Artist Statement
My practice is an ongoing attempt to situate one’s self within both the physical landscape and the narratives that have formed within it. I am interested in the ways in which the representation of place has supplanted the places themselves and how this mediation influences our construction of identity. My practice adopts a discursive approach to photography that seeks to engage the increasingly attentive and critical stance toward the medium’s multiple truths, histories, aesthetics, and uses; directing them toward the need to recover a sense of belonging from a contested landscape that is drifting toward more severe states of physical and psychological uncertainty.
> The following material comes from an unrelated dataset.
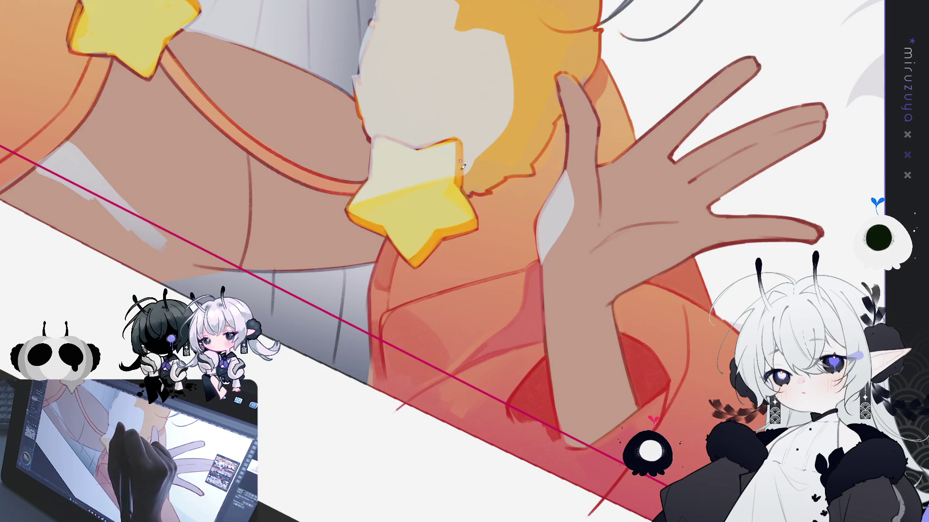
# Step: Rotate the view around the face, hand and star buttons, ending with a quarter turn
pyautogui.moveTo(459, 124); pyautogui.dragTo(334, 220)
Hans Gindlesberger is an artist and educator currently based in Blacksburg, Virginia. His practice examines how contemporary society constructs and represents concepts of place, where the photographic image plays a central role. Gindlesberger’s projects engage a range of photographic traditions and thinking in exploring our psychological relationship to simulated and actual places.
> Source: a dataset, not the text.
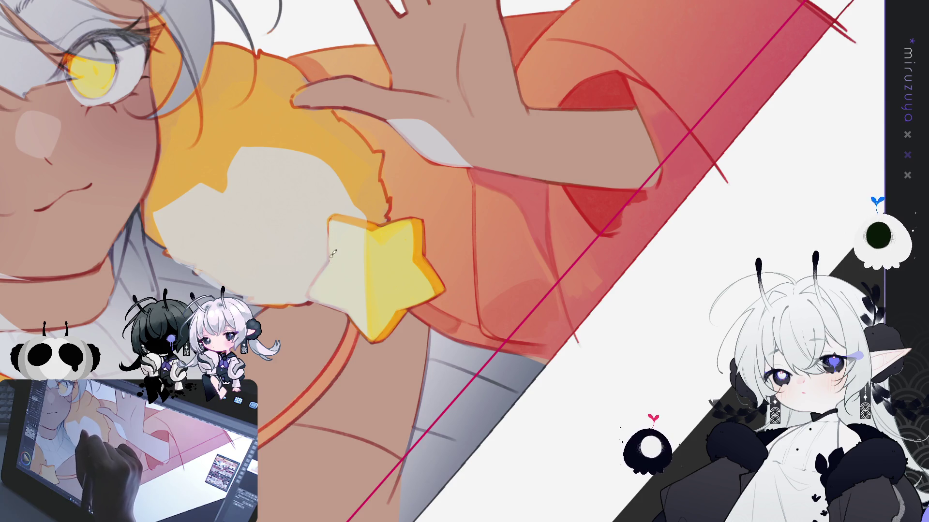
pyautogui.moveTo(352, 231)
pyautogui.mouseDown()
pyautogui.moveTo(601, 250)
pyautogui.moveTo(446, 176)
pyautogui.mouseUp()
Since earning his MFA in Photography from the State University of New York at Buffalo in 2006, his projects in photo, video, and installation have been exhibited widely, including; Galleri Image (Aarhus, Denmark), Gallery 44 (Toronto), Jen Bekman Projects (New York), Voies Off Photography Festival (Arles, France), and the International Symposium on Electronic Art (ISEA) (Albuquerque), among many others. In 2009 the New York Foundation for the Arts awarded him a fellowship in photography and in 2011 he received a Mary L. Nohl Fellowship from the Greater Milwaukee Foundation. Currently, Gindlesberger is Assistant Professor of Digital Imaging in the School of Visual Arts at Virginia Tech, a leading program in the intersection of arts and technology.